| Problem requirements |
Beginning at the line that includes "ANTRAG AUF MITGLIEDSCHAFT" in the entries below, print each line exactly as it appears, through the last one.

════

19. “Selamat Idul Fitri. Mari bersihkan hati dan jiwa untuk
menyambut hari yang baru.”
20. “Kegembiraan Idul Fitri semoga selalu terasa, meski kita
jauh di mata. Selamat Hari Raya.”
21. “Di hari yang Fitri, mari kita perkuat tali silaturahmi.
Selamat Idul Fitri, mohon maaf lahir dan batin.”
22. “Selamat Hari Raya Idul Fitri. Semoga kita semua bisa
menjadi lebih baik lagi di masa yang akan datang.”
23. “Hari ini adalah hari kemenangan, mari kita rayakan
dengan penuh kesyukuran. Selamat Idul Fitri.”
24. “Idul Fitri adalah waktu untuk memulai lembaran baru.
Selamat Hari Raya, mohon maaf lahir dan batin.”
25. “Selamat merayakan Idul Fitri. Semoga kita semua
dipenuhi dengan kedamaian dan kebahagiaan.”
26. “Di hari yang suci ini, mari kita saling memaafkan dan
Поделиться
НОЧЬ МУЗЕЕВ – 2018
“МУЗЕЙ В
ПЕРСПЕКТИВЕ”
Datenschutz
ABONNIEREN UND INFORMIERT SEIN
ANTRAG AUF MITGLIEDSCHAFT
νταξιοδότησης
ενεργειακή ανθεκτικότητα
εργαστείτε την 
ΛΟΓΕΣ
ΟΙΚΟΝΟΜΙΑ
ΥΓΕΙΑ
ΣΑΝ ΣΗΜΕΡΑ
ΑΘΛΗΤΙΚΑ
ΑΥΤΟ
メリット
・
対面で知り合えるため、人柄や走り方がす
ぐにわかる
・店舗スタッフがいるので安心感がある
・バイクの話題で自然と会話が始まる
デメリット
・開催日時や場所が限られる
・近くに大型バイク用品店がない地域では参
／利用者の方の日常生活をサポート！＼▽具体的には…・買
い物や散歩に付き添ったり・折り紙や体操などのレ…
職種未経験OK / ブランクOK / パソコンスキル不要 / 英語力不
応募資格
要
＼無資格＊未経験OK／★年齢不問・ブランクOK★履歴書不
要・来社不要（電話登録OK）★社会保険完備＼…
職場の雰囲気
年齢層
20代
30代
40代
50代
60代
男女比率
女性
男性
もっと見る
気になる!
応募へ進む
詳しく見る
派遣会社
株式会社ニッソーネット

════

| Solution to this task |
ANTRAG AUF MITGLIEDSCHAFT
νταξιοδότησης
ενεργειακή ανθεκτικότητα
εργαστείτε την 
ΛΟΓΕΣ
ΟΙΚΟΝΟΜΙΑ
ΥΓΕΙΑ
ΣΑΝ ΣΗΜΕΡΑ
ΑΘΛΗΤΙΚΑ
ΑΥΤΟ
メリット
・
対面で知り合えるため、人柄や走り方がす
ぐにわかる
・店舗スタッフがいるので安心感がある
・バイクの話題で自然と会話が始まる
デメリット
・開催日時や場所が限られる
・近くに大型バイク用品店がない地域では参
／利用者の方の日常生活をサポート！＼▽具体的には…・買
い物や散歩に付き添ったり・折り紙や体操などのレ…
職種未経験OK / ブランクOK / パソコンスキル不要 / 英語力不
応募資格
要
＼無資格＊未経験OK／★年齢不問・ブランクOK★履歴書不
要・来社不要（電話登録OK）★社会保険完備＼…
職場の雰囲気
年齢層
20代
30代
40代
50代
60代
男女比率
女性
男性
もっと見る
気になる!
応募へ進む
詳しく見る
派遣会社
株式会社ニッソーネット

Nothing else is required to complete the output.